Melalui kelompok tersebut, berbagai hal dilakukan. Mulai dari akses pinjaman, edukasi, hingga penagihan angsuran. Yang menarik dari sistem penagihan di Amartha adalah anggota kelompok juga ikut bertanggung jawab terhadap pinjaman anggota. Ini sudah disetujui oleh semua anggota kelompok.
"Diberitahukan kalau hari Sabtu ada yang belum bisa bayar dibantu ya. Angsuran mereka disampaikan seminggu sekali. Ada yang namanya tanggung renteng. Kalau yang satu belum bisa bayar 14 lain patungan," jelas dia.

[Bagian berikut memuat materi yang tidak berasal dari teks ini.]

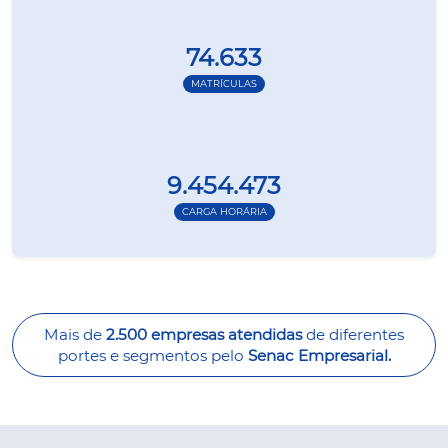
74.633
MATRÍCULAS
9.454.473
CARGA HORÁRIA
Mais de
2.500 empresas atendidas
de diferentes
portes e segmentos pelo
Senac Empresarial.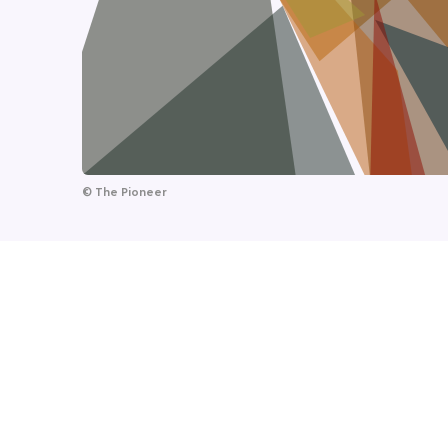
©
The Pioneer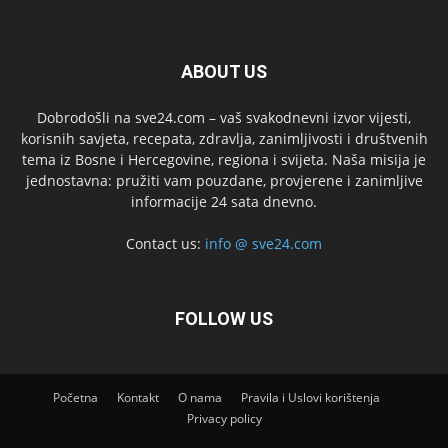
ABOUT US
Dobrodošli na sve24.com – vaš svakodnevni izvor vijesti,
korisnih savjeta, recepata, zdravlja, zanimljivosti i društvenih
tema iz Bosne i Hercegovine, regiona i svijeta. Naša misija je
jednostavna: pružiti vam pouzdane, provjerene i zanimljive
informacije 24 sata dnevno.
Contact us:
info @ sve24.com
FOLLOW US
Početna
Kontakt
O nama
Pravila i Uslovi korištenja
Privacy policy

"Nanti cara yang satu itu ganti bagaimana. Bisa dengan uang, bisa juga dengan cara ngirim nasi uduk ke 14 orang itu satu porsi bisa Rp 7.000, Rp 10.000 ke sana. Jadi ada kearifan lokal," imbuhnya.
Tak hanya itu. Kelompok juga menjadi sarana untuk edukasi. Pihaknya kerap memberikan edukasi maupun pelatihan kepada peminjam, yang semuanya memang terdiri dari perempuan pengusaha mikro dan kecil.
"Kita beri tahu kalau dagang ketoprak sehari dapat Rp 100 ribu sisihkan Rp 20 ribu untuk cicilan 30 untuk bayar utang lain, Rp 50 ribu buat keperluan lain. Sederhana tapi kita yakin ini bisa membangun habit dan kedisiplinan peminjam," tandasnya.